Avi Wolfman-ArentCorrespondent IIMarch 16, 2013

Even if Michael Jordan never became Michael Jordan, we'd still be talking about the 1982 NCAA championship game between the Georgetown Hoyas and North Carolina Tar Heels.

Only it's Fred Brown we'd be talking about.

Brown was the sophomore guard who, with his Georgetown team down 63-62 in the closing seconds, threw a panicked pass directly to North Carolina forward James Worthy. The turnover sealed Georgetown's fate, much the same way Chris Webber's timeout would seal Michigan's a decade later.

Thank god, then, for the Jumpman. Thank god for all the other egos he'd someday crush—the Craig Ehlos and Patrick Ewings and Byron Russells of the world.

If Jordan never became Jordan, it's hard to imagine anyone outside Chapel Hill talking about the string-bean freshman whose 14-foot jumper put Carolina ahead with 15 seconds left to play. Even then, they might be partial to the gorgeous skip pass by Jimmy Black that made the shot possible.

Instead, the shot became scene one in the Jordan epic—and paragraph No. 7 of a Wikipedia entry that runs 8,300 words long.

It's not as if Fred Brown went away entirely.
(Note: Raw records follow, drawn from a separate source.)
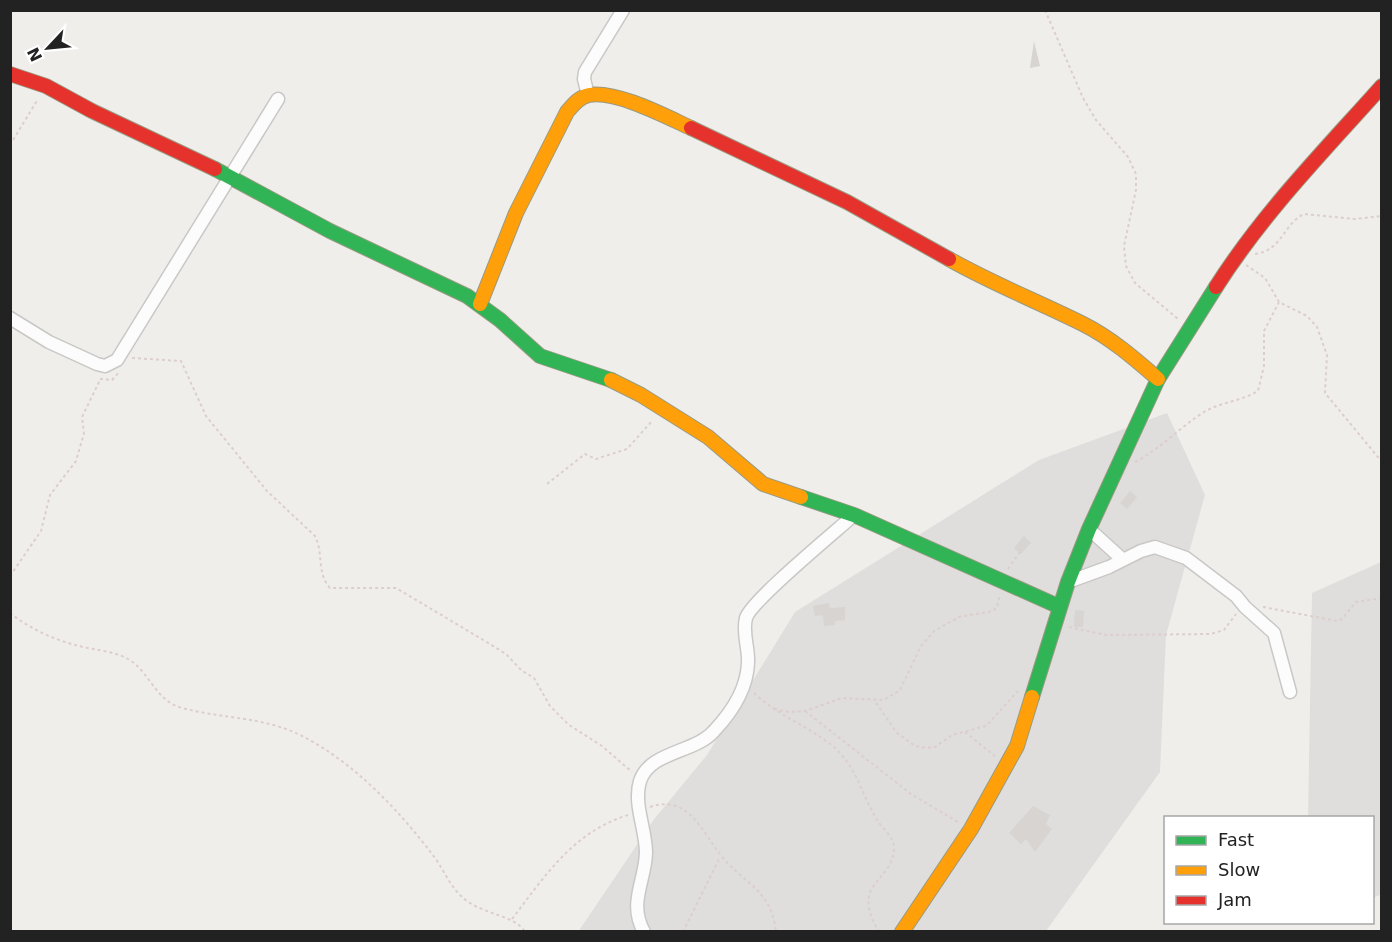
<svg xmlns="http://www.w3.org/2000/svg" width="1392" height="942" font-family="'DejaVu Sans',sans-serif">
<style>
.residential{fill:#dfdedc}
.building{fill:#d7d4d2}
.lines{fill:none;stroke-linecap:round;stroke-linejoin:round}
.street-casing{stroke:#c9c8c7;stroke-width:15}
.fast-casing{stroke:#999a82;stroke-width:16}
.slow-casing{stroke:#999a82;stroke-width:16}
.jam-casing{stroke:#999a82;stroke-width:16}
.path{stroke:#dccecd;stroke-width:2;stroke-dasharray:3 3;stroke-linecap:butt}
.street{stroke:#fdfcfc;stroke-width:12}
.fast{stroke:#30b455;stroke-width:14}
.slow{stroke:#ff9f0a;stroke-width:14}
.jam{stroke:#e5322d;stroke-width:14}
</style>
<rect width="100%" height="100%" fill="#f0eeeb"/>
<path class="residential" d="M1167,413L1205,495L1166,635L1160,772L1046,931L578,932L655,818L707,755L795,612L1039,460Z
M1381,562L1382,894L1373,898L1372,818L1308,817L1312,593Z"/>
<path class="building" d="M1034,41L1040,66L1030,68Z
M1130,491L1137,497L1127,509L1120,503Z
M1024,536L1031,543L1021,554L1014,548Z
M829,603L830,608L845,607V620L835,621V625L824,626L823,615L815,616L813,606Z
M1075,610L1084,611L1083,627H1074Z
M1033,806L1050,815L1046,824L1052,829L1035,852L1026,839L1021,844L1009,833Z"/>
<g class="lines">
<defs>
<path id="street" d="M588,95L584,79L585,72L623,10
M10,318L49,342L97,364L105,366L117,360L278,99
M1089,529L1122,559
M1068,582L1109,567L1141,551L1155,547L1186,558L1236,596L1245,607L1274,633L1290,692
M644,932C628,903 645,882 646,853C646,829 633,804 640,781C650,751 695,753 714,731C731,713 747,689 748,663C749,648 742,633 746,618C751,601 835,532 854,515"/>
<path id="fast" d="M215,169L330,231L467,296L500,320L540,356L611,380
M801,497L854,515L1060,607
M1032,697L1068,582L1089,529L1158,379L1216,287"/>
<path id="slow" d="M949,259C993,284 1039,302 1083,324C1111,338 1135,359 1158,379
M480,304L516,213L567,112C573,105 579,97 589,95C616,90 667,117 691,128
M611,380L641,395L708,437L763,484L801,497
M902,932L971,829L1017,746L1032,697"/>
<path id="jam" d="M10,74L46,86L92,111L215,169
M691,128L847,202L949,259
M1216,287C1263,213 1324,151 1382,86"/>
</defs>
<use href="#street" class="street-casing"/>
<use href="#fast" class="fast-casing"/>
<use href="#slow" class="slow-casing"/>
<use href="#jam" class="jam-casing"/>
<path class="path" d="M1045,10L1083,98L1096,120L1128,157L1136,174V190L1124,246L1126,266L1135,283L1178,319
M10,145L38,99
M1255,254C1282,251 1283,224 1304,214L1355,219L1382,216
M1246,265L1265,278L1279,302L1307,316L1317,327L1327,355L1325,393L1382,462
M132,358L181,361L206,416L267,491L315,536C324,554 316,572 330,588H396L485,641L506,654L521,670L534,678L550,706L569,725L602,746L632,772
M100,379L112,380L120,371
M1135,462C1160,449 1178,429 1201,414C1218,402 1240,402 1258,391L1264,366V331L1279,302
M547,484L585,454L596,459L627,449L653,420
M1008,569L1020,552
M10,576L41,531L50,495L76,461L84,433L82,417L100,380
M1263,607L1337,621L1342,619L1356,602L1382,598
M10,613C30,629 55,640 79,646C94,650 114,651 128,659C149,671 155,699 179,707C219,719 264,716 302,736C353,762 397,808 432,854C442,866 448,883 460,895C479,915 515,914 525,932
M1069,627L1106,635L1211,634L1224,630L1236,614
M754,693C777,715 806,725 830,744C857,765 860,792 876,818C881,828 895,837 894,849C892,884 849,881 879,932
M876,703L897,733L915,746L926,748L935,747L952,735L986,726L1018,691
M774,709L789,712L805,711L842,698L884,700L900,690L921,646L934,631L959,617L993,611L997,607L1000,594
M805,711L911,794L958,822
M965,732L996,757
M650,807C688,794 701,830 720,854C743,884 771,888 776,932
M512,919C545,876 573,832 628,815
M683,932L720,857"/>
<use href="#street" class="street"/>
<use href="#fast" class="fast"/>
<use href="#slow" class="slow"/>
<use href="#jam" class="jam"/>
</g>
<rect width="1392" height="942" fill="none" stroke="#222222" stroke-width="24"/>
<rect x="1164" y="816" width="210" height="108" fill="#ffffff" stroke="#a7a7a7" stroke-width="1.5"/>
<rect x="1176" y="836" width="30" height="9" fill="#30b455" stroke="#a7a7a7" stroke-width="1.5"/>
<text x="1218" y="846" font-size="18" fill="#222222">Fast</text>
<rect x="1176" y="866" width="30" height="9" fill="#ff9f0a" stroke="#a7a7a7" stroke-width="1.5"/>
<text x="1218" y="876" font-size="18" fill="#222222">Slow</text>
<rect x="1176" y="896" width="30" height="9" fill="#e5322d" stroke="#a7a7a7" stroke-width="1.5"/>
<text x="1218" y="906" font-size="18" fill="#222222">Jam</text>
<g transform="translate(48 48) rotate(244)" stroke="#ffffff" stroke-width="4.5" paint-order="stroke">
<path d="M0-4.5L10 22L0 15L-10 22Z" fill="#222222"/>
<text y="-9" font-size="16" font-weight="bold" text-anchor="middle" fill="#222222">N</text>
</g>
</svg>
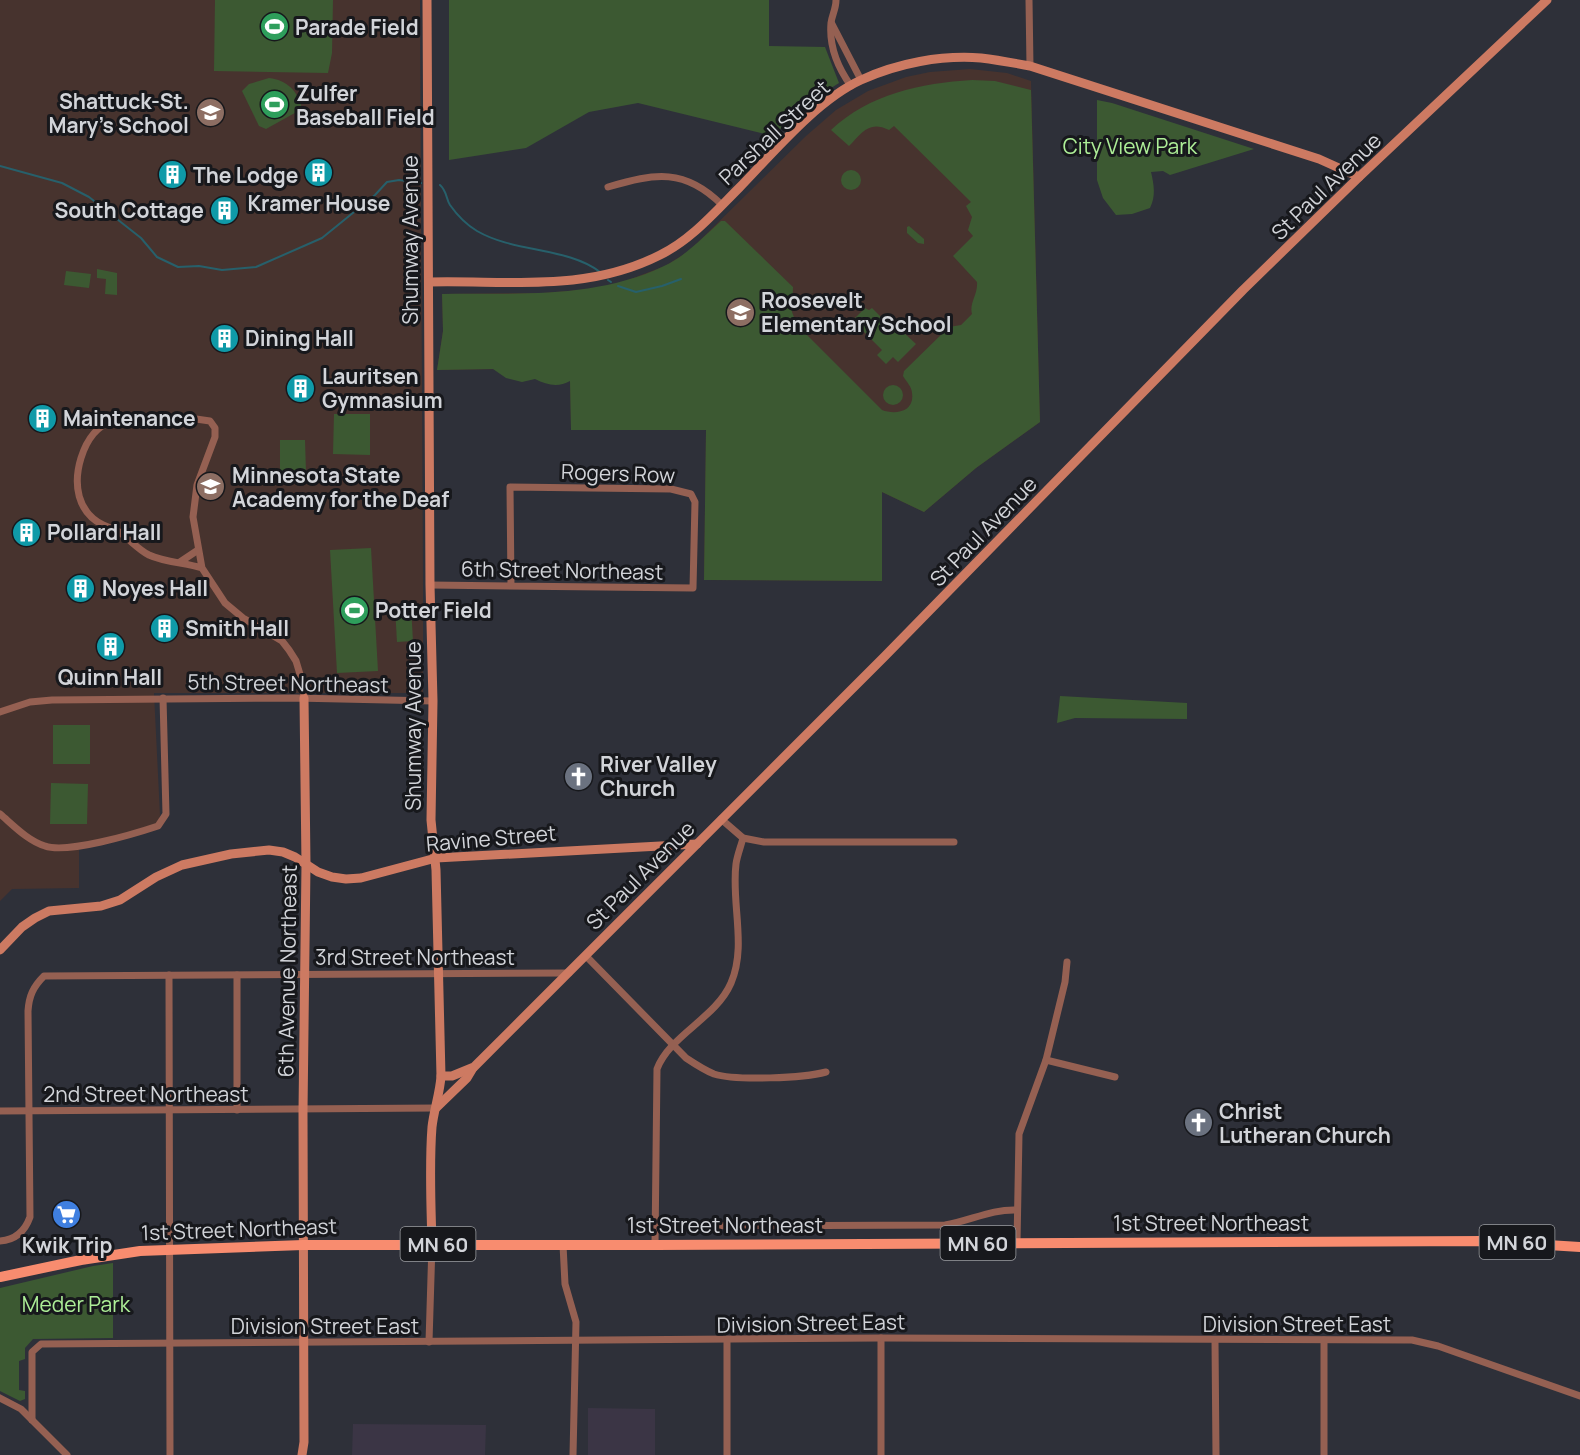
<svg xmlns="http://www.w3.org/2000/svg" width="1580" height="1455" font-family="Manrope,sans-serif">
	<rect width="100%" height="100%" fill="#2e3039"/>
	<g fill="#47332e">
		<polygon points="0,0 420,0 423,585 423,693 154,693 160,815 158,826 79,845 79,888 12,889 0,901"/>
		<polygon points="970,69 1007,73 1031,81 1040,422 976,468 924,512 882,492 882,581 704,580 706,430 571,430 570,368 437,370 443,331 442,294 543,293 592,289 620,283 665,266 689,251 806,136 836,110 868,91 906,77 930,72"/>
	</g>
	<g fill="#3b3545">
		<polygon points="588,1408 655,1409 655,1455 588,1455"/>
		<polygon points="353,1424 486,1425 485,1455 352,1455"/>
	</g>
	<g fill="#3c5932">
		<polygon points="215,0 333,0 332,53 328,73 214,71"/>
		<path d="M449 0H769V46L825 47 839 83C814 98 794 116 773 136L638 103 589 112 526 148 449 160Z"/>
		<path d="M269 78C287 80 298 91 302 109L266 129 259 126 242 91 249 84Z"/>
		<path d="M972 80 995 81 1031 90 1040 422 976 468 924 512 882 492V581L704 580 706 430H571L570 381C558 388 547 385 535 379L522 382 506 378 493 369 437 370 443 331 442 294C517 293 595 299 664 266 686 256 703 237 721 221H725L793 287 792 312 797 325 882 410C895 415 915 412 912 393 912 387 906 381 903 376L904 371 949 327 961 325 972 314C969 303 978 295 977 282L953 256 973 236 968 230 972 217 966 206 971 202 894 126 889 130C869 120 862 133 849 146L831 130C869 94 921 83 972 80Z"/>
		<path d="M1097 100 1112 103 1254 149 1170 175 1163 171 1151 172C1154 185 1156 196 1150 208L1132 214 1116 215 1103 198 1097 180Z"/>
		<circle cx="851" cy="180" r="10"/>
		<polygon points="909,226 924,239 924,244 918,243 907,233 907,227"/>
		<polygon points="97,269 117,273 117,295 105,294 106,279 97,278"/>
		<polygon points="66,271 91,274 89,288 64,285"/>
		<polygon points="865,308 869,310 872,308 890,326 892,324 900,333 902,331 916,344 898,362 893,357 886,364 877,355 882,350 854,322 854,319"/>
		<circle cx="893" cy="395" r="10"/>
		<polygon points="334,414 370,414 370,455 333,454"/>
		<polygon points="280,440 305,440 306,472 298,472 294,478 285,478 280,472"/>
		<polygon points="371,548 378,671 337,673 330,550"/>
		<polygon points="411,607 413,641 397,642 395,608"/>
		<polygon points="1060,696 1187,703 1187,719 1075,718 1057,723"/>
		<rect x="53" y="725" width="37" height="39"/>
		<polygon points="51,783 88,784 87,824 50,824"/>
		<polygon points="113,1263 113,1338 33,1339 25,1348 25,1359 19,1361 19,1390 25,1391 25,1399 20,1401 0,1391 0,1288 93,1266"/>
	</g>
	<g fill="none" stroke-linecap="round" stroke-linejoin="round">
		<g stroke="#27606b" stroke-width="2">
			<polyline points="0,166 62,183 89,197 141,238 157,257 178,267 199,266 222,270 256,267 322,238 375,195 387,182 399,180 421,183"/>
			<path d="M440 185C447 191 446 199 450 205 457 215 467 225 477 231 515 253 567 247 600 272"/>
			<polyline points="608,280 611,282"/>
			<polyline points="618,286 636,292 662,286 681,279"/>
		</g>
		<g stroke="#956052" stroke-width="7">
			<path d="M836 0C836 9 832 15 831 23 829 46 838 68 851 86"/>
			<polyline points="1029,0 1030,66"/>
			<polyline points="832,24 861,80"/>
			<path d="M608 187C655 173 685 168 722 205"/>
			<polyline points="180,562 198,550"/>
			<path d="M202 568C186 563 164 562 149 555 137 549 128 537 116 530 112 528 107 527 103 525 77 512 73 484 81 458 86 442 96 426 113 421L182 417 210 421 215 428V437L197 485 193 517 202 568 225 603 243 618 282 641 289 650 296 661 302 681 304 698"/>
			<polyline points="430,585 693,588 695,502 691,494 671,489 510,487 511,586"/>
			<polyline points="0,712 30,702 52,700 295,698 433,701"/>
			<path d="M0 814C13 825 28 841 45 846 67 854 134 834 158 826L166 814 163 698"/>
			<polyline points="721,819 743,838 764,842 954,842"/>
			<path d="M586 956 686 1058C695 1064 704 1070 714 1074 736 1081 804 1078 826 1072"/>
			<polyline points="169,975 170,1455"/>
			<polyline points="237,975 237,1110"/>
			<polyline points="1046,1060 1115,1077"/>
			<polyline points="0,1111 436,1108"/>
			<path d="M655 1226 945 1225C970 1221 991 1209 1017 1210"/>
			<path d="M0 1241C15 1240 25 1231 30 1217L28 1011C29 996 33 987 44 976L569 973"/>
			<polyline points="1017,1243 1019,1134 1046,1060 1065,982 1067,962"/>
			<polyline points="563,1245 565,1284 576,1322 573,1455"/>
			<path d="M655 1245 657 1069C670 1035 716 1018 731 983 747 946 731 903 736 864 737 856 741 846 743 838"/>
			<polyline points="881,1338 881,1455"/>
			<polyline points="1215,1340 1216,1455"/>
			<polyline points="727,1341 727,1455"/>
			<polyline points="429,1342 432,1244"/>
			<polyline points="0,1398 21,1409 67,1455"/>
			<polyline points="32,1420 32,1352 41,1344 881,1338 1412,1340 1438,1346 1580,1396"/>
			<polyline points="1324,1455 1324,1340"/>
		</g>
		<g stroke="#cd7a62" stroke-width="9">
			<path d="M427 0 430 585 433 701 431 820 436 870 441 1076C440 1093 434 1109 432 1127 429 1166 431 1205 432 1244"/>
			<path d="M429 282C509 280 585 293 660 255 691 240 715 212 739 188 773 153 817 100 861 80 898 63 941 55 981 58 997 60 1014 63 1030 66L1319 159 1359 177"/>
			<polyline points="0,950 22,927 35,918 49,911 101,906 120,900 156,877 182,865 231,854 269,850 283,852 295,857 318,872 332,877 346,879 361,878 436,858 697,844"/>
			<polyline points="441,1076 452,1076 474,1067 885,656 1243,290 1359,177 1547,0"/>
			<polyline points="436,1108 467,1078 473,1068"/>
			<polyline points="302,1455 304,1442 303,1111 306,864 304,698"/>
		</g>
		<polyline stroke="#f88c6f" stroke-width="10" points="0,1277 81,1260 140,1251 303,1245 655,1245 1483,1241 1580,1247"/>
	</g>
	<defs>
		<symbol id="stadium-disc" viewBox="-11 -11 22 22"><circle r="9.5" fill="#2e9e5b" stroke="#17181c"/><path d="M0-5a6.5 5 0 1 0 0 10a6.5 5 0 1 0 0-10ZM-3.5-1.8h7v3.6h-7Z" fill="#fff"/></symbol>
		<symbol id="school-disc" viewBox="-11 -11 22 22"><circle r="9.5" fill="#8d6e63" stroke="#17181c"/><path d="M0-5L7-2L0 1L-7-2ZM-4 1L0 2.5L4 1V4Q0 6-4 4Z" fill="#fff"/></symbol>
		<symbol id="building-disc" viewBox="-11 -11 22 22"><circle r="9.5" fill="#0f9aa8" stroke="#17181c"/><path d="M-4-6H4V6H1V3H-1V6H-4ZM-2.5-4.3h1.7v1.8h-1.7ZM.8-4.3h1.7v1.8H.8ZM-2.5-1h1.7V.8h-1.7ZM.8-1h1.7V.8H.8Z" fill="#fff"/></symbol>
		<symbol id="church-disc" viewBox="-11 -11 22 22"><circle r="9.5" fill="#6b7280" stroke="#17181c"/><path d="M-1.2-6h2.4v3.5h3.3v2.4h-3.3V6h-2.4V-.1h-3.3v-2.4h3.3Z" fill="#fff"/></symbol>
		<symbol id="supermarket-disc" viewBox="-11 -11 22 22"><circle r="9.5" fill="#3f7fe0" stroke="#17181c"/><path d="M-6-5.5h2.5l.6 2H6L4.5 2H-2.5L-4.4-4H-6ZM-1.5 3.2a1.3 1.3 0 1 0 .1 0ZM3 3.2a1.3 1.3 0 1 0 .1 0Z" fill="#fff"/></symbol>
	</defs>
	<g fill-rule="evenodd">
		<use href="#stadium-disc" x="258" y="10" width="33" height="33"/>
		<use href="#stadium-disc" x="258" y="88" width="33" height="33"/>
		<use href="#school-disc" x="194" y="96" width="33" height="33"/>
		<use href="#building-disc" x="302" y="156" width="33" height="33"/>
		<use href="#building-disc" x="156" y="158" width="33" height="33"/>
		<use href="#building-disc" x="208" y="194" width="33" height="33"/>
		<use href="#school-disc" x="724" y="296" width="33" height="33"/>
		<use href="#building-disc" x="208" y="322" width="33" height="33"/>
		<use href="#building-disc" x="284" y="372" width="33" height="33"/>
		<use href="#building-disc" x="26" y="402" width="33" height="33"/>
		<use href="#school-disc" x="194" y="470" width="33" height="33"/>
		<use href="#building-disc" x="10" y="516" width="33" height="33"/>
		<use href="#building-disc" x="64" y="572" width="33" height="33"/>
		<use href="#stadium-disc" x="338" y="594" width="33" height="33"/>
		<use href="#building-disc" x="148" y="612" width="33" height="33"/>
		<use href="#building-disc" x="94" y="630" width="33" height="33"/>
		<use href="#church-disc" x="562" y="760" width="33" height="33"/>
		<use href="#church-disc" x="1182" y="1106" width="33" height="33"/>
		<use href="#supermarket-disc" x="50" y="1198" width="33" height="33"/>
	</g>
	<g text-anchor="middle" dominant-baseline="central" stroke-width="6" stroke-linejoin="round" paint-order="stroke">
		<g fill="#17181c" stroke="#9a9ca0" stroke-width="1.5">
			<rect x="1479.5" y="1225" width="75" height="34" rx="4.5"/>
			<rect x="940.5" y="1226" width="75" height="34" rx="4.5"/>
			<rect x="400.5" y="1227" width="75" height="34" rx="4.5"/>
		</g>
		<g font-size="20" font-weight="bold" fill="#d2d4d9">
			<text x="1517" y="1242">MN 60</text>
			<text x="978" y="1243">MN 60</text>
			<text x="438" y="1244">MN 60</text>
		</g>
		<g font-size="21" font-weight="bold" fill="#d2d4d9" stroke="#17181c" text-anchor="start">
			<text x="295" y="27">Parade Field</text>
			<text x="296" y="93">Zulfer<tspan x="296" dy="24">Baseball Field</tspan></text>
			<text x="189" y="101" text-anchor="end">Shattuck-St.<tspan x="189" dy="24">Mary’s School</tspan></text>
			<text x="193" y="175">The Lodge</text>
			<text x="319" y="203" text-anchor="middle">Kramer House</text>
			<text x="204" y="210" text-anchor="end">South Cottage</text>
			<text x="761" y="300">Roosevelt<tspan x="761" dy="24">Elementary School</tspan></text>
			<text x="245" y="338">Dining Hall</text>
			<text x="322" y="376">Lauritsen<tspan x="322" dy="24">Gymnasium</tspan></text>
			<text x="63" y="418">Maintenance</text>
			<text x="232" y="475">Minnesota State<tspan x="232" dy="24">Academy for the Deaf</tspan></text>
			<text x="47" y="532">Pollard Hall</text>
			<text x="102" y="588">Noyes Hall</text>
			<text x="375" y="610">Potter Field</text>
			<text x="185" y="628">Smith Hall</text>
			<text x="110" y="677" text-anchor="middle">Quinn Hall</text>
			<text x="600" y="764">River Valley<tspan x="600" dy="24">Church</tspan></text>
			<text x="1219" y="1111">Christ<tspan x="1219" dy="24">Lutheran Church</tspan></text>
			<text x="67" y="1245" text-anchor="middle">Kwik Trip</text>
		</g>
		<g font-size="21" fill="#d2d4d9" stroke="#17181c">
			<text transform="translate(774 132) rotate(-43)">Parshall Street</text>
			<text transform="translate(1326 186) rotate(-44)">St Paul Avenue</text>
			<text transform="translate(410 240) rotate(-90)">Shumway Avenue</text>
			<text transform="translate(618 473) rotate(2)">Rogers Row</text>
			<text transform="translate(983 531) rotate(-46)">St Paul Avenue</text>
			<text transform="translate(562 570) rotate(1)">6th Street Northeast</text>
			<text transform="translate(288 683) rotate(1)">5th Street Northeast</text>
			<text transform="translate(413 726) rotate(-90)">Shumway Avenue</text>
			<text transform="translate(491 838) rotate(-5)">Ravine Street</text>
			<text transform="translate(640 875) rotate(-45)">St Paul Avenue</text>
			<text x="415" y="957">3rd Street Northeast</text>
			<text transform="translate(287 971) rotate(-89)">6th Avenue Northeast</text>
			<text x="146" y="1094">2nd Street Northeast</text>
			<text x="1211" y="1223">1st Street Northeast</text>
			<text x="725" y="1225">1st Street Northeast</text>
			<text transform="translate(239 1229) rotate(-2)">1st Street Northeast</text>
			<text transform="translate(811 1323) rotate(-1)">Division Street East</text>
			<text x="1297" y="1324">Division Street East</text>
			<text x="325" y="1326">Division Street East</text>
		</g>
		<g font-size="21" fill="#adee97" stroke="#17181c">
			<text x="1130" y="146">City View Park</text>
			<text x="76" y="1304">Meder Park</text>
		</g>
	</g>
</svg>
Even after captaining the 1984 Georgetown team to an NCAA title, the Bronx-born guard still answers questions about his title-game miscue—usually during years that end in "7" or "2."

The reporters show up at Brown's house in suburban Maryland. He relives the nightmare, fills them in on his new life in finance, brags about his kids a bit—the usual where-are-they-now pap.

A few years back, Brown made minor waves with some accusatory comments directed at former Georgetown coach John Thompson Jr. (per Mike Wise of the Washington Post). Mostly, though, the reporters are happy to collect their 1,000 words and leave.

As of present, Brown has no Wikipedia entry.